§ PROBLEM STATEMENT
Rewrite the passage of the tensors and neural networks article starting at "The limitations extend" and ending at "and inference power.", swapping "neural architectures" for "network designs".

§ SOURCE PASSAGE

GenerativeAI

Modeling the World with Tensors and Neural Networks

We walk through the evolution from simple feedforward networks to powerful transformers and graph models, showing how richer data structures demand more sophisticated architectures. More importantly, we uncover how embedding spaces allow different modalities to interact.

Deepak Sadulla

26 Apr 2025 • 7 min read

Intersection of various data modalities and related neural architectures explained.

Every moment of perception teems with detail: millions of hues shimmer across a sunset sky, yet the language we use can only hint at their true richness. When we digitize such scenes, we're forced to compress that richness into discrete values: 8-bit or 16-bit color channels, each a coarse approximation of the gradients our eyes naturally perceive. Even at higher bit-depths, the digital palette remains finite. Likewise, video frame rates fail to capture the full continuity of motion, sampling gaps lead to interpolation, introducing blur or stutter where once there was fluidity.

The limitations extend deeper still. Even the simplest real number often can’t be represented exactly in binary, with rounding errors, overflows, and underflows lurking beneath the surface of every computation. In transforming reality into arrays of numbers, we inevitably lose information.

Yet, with the right data structures: vectors for tabular data, sequences for time series, grids for images, higher-order tensors for audio spectrograms or video, and carefully designed neural architectures, we can do more than just approximate the world. We can enhance it, generate it. Convolutional networks, transformers, graph and set models: these tools enable representations that, while not exact replicas, are rich in structure and inference power.

What’s more, AI is beginning to unlock new dimensions of creativity, not by replacing human imagination, but by amplifying it through strange and powerful combinations of modalities and algorithms. Text becomes image, image becomes sound, and models dream in forms we hadn’t thought to conjure. It's not art in the traditional sense, perhaps, it lacks intention, emotion and backstory. And yet, there's a kind of joy in asking for something impossible and watching it take shape: a surreal painting, a synthetic voice, a world that never was. The results may be random, generative, even uncanny but they are uniquely ours in the moment of creation, shaped by our prompt, our hope and curiosity.

This fusion of perception, data, and machine learning doesn’t restore every nuance we lose but it opens new creative frontiers: envisioning colors no one has named, hearing sounds no one has recorded, and solving problems that once lay beyond our grasp.

§ STORED DATA

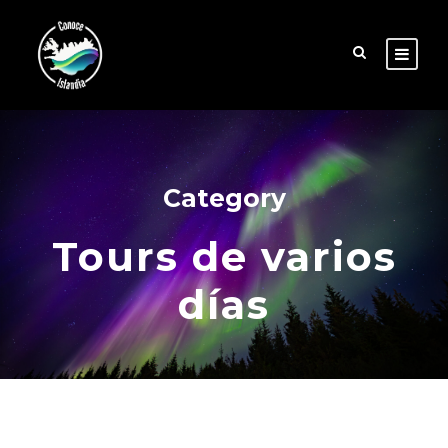
Category
Tours de varios
días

§ RESPONSE AREA
The limitations extend deeper still. Even the simplest real number often can’t be represented exactly in binary, with rounding errors, overflows, and underflows lurking beneath the surface of every computation. In transforming reality into arrays of numbers, we inevitably lose information.

Yet, with the right data structures: vectors for tabular data, sequences for time series, grids for images, higher-order tensors for audio spectrograms or video, and carefully designed network designs, we can do more than just approximate the world. We can enhance it, generate it. Convolutional networks, transformers, graph and set models: these tools enable representations that, while not exact replicas, are rich in structure and inference power.